Here's what I tried:

determine_match <- function(df, col_a, col_b){


col_a <- enquo(col_a)
  col_b <- enquo(col_b)
  newvar <- paste0(quo_name(col_a), quo_name(col_b))
  df <- df %>% mutate(!!newvar:= case_when(
    !!col_a == '1' & !!col_b =='Yes' ~ 'Match',
    !!col_a == '0' & !! col_b == 'No' ~ 'Match',
    !!col_a == '1' & !!col_b == 'No' ~ 'No Match',
    !!col_a == '0' & !!col_b == 'Yes' ~ 'No Match',
    is.na(!!col_a) | is.na(!!col_b) ~ NA_character_,
    TRUE ~ 'Error'
  )) 
}

And I tested it on this data set:

test1 <- c('1', '0', '1', '1', '0', NA)
test2 <- c('Yes', 'No', 'No,', NA, 'Yes', NA)
id <- c(1,2,3,4,5,6)
testing.df <- data.frame(id, test1, test2)

I'm not getting errors, but when I run the function with a print statement, it only returns the string name for newvar and doesn't change the actual data frame.

I also tried testing.df %>% mutate(testing3 = funs(determine_match(testing.df, testing1, testing2))) and testing3 gives me ~determine_match(testing.df, testing1, testing2)

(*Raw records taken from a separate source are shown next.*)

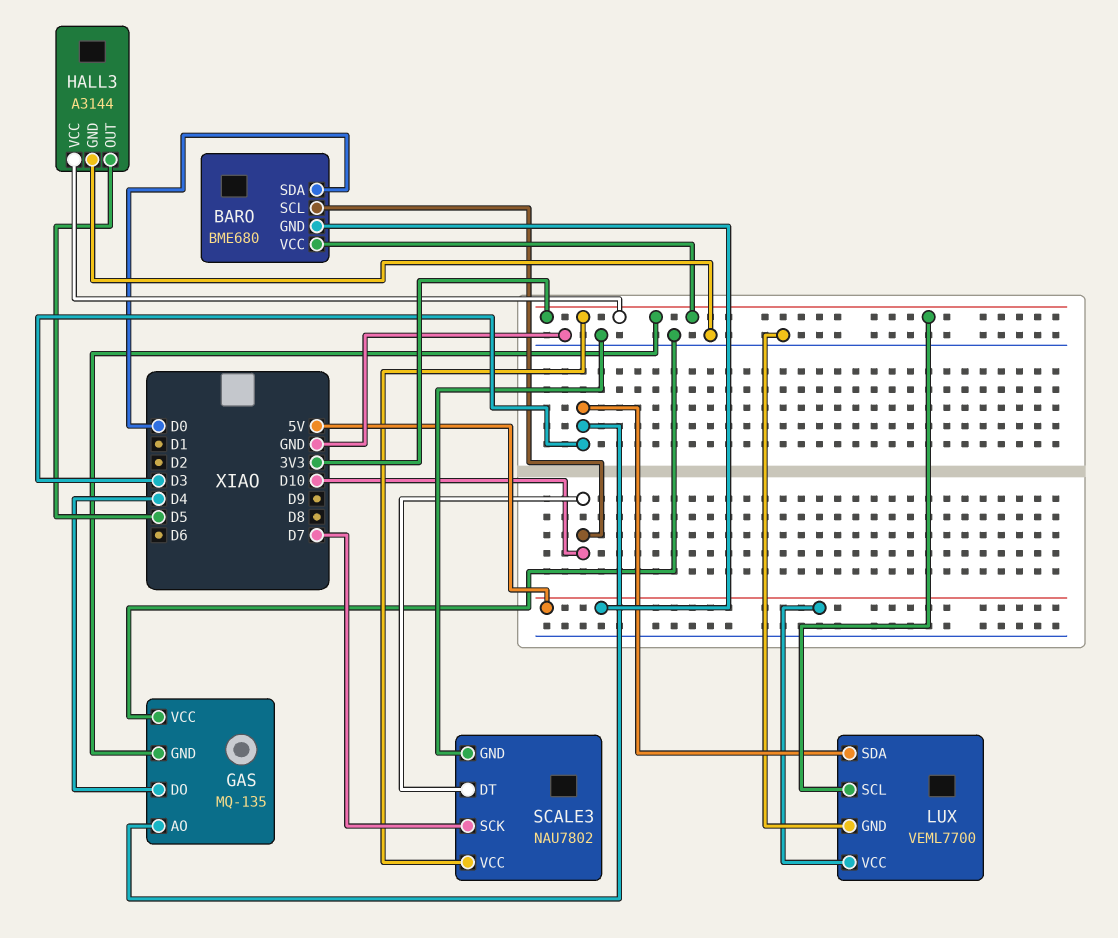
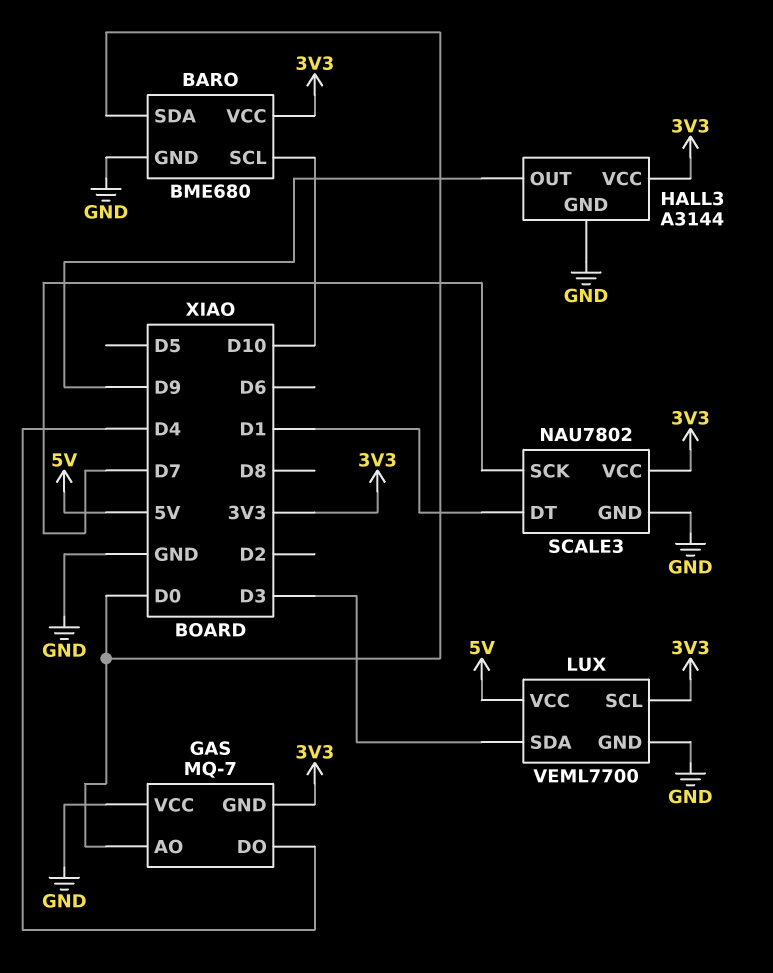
BARO pin GND: 5V -> GND
GAS: MQ-135 -> MQ-7
GAS pin AO: D3 -> D0
HALL3 pin OUT: D5 -> D9
SCALE3 pin DT: D10 -> D1

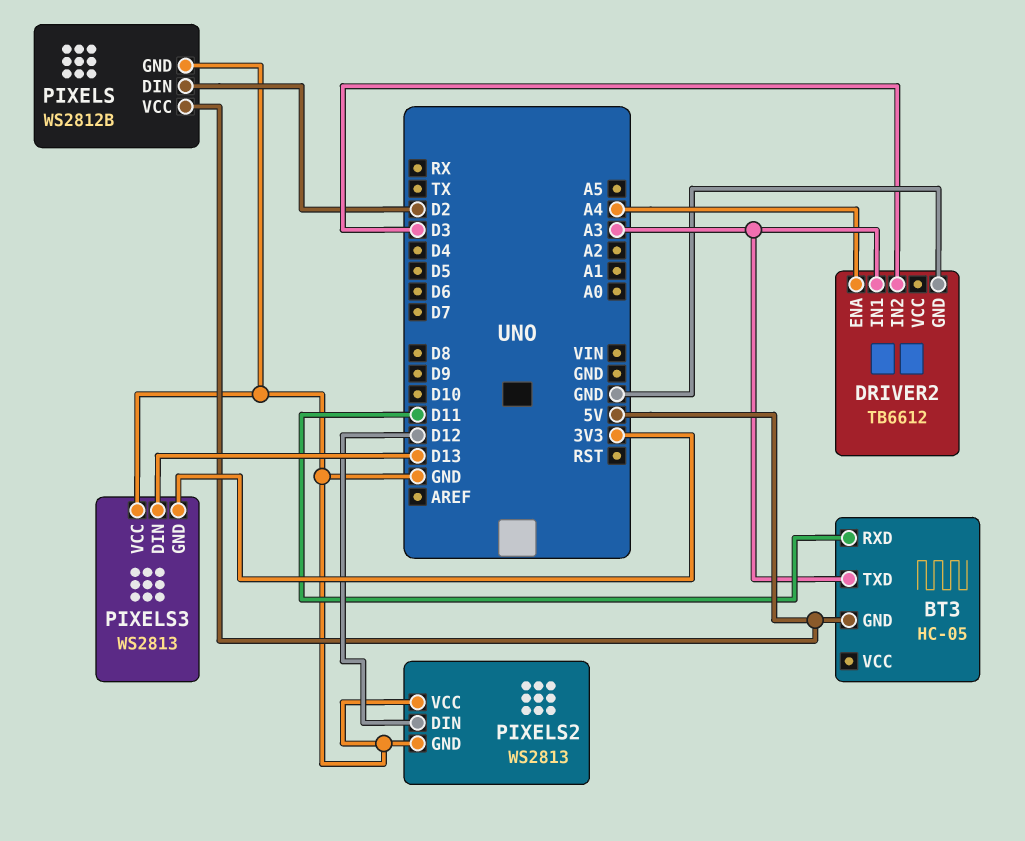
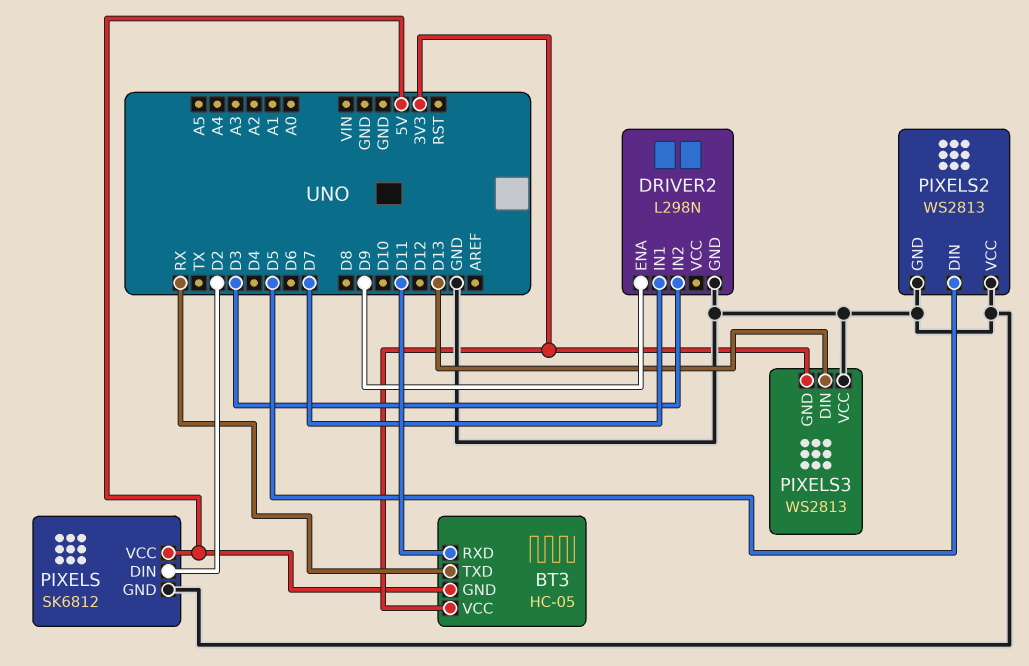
BT3 pin TXD: A3 -> RX
BT3 pin VCC: none -> 3V3
DRIVER2: TB6612 -> L298N
DRIVER2 pin ENA: A4 -> D9
DRIVER2 pin IN1: A3 -> D7
PIXELS: WS2812B -> SK6812
PIXELS2 pin DIN: D12 -> D5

Not sure if the problem is the function, the attempt to apply, or both.

Hope some kind soul can help, thank you!!

1
Please show how you're running the function. Are you doing result.df <- determine_match(testing.df, test1, test2) and result.df isn't what you expect? - Gregor Thomas
I think you just need return(df) at the end of your function... though you could probably simplify the code - Gregor Thomas

1 Answers

0
votes

You need to return the result, add return(df) (or even just df) as the last line of your function.

If you're not worried about input values other than the ones you explicitly mention, ("0", "1", NA for col_a, and "Yes", "No", NA for col_b), you could simplify the condition to this (for some definitions of "simplify"---it's definitely shorter).

determine_match <- function(df, col_a, col_b) {
  col_a <- enquo(col_a)
  col_b <- enquo(col_b)
  newvar <- paste0(quo_name(col_a), quo_name(col_b))
  df <- df %>% mutate(
    !!newvar := 
      c("No Match", "Match")[((!!col_a == '1') == (!!col_b == 'Yes')) + 1]
    )
  return(df)
}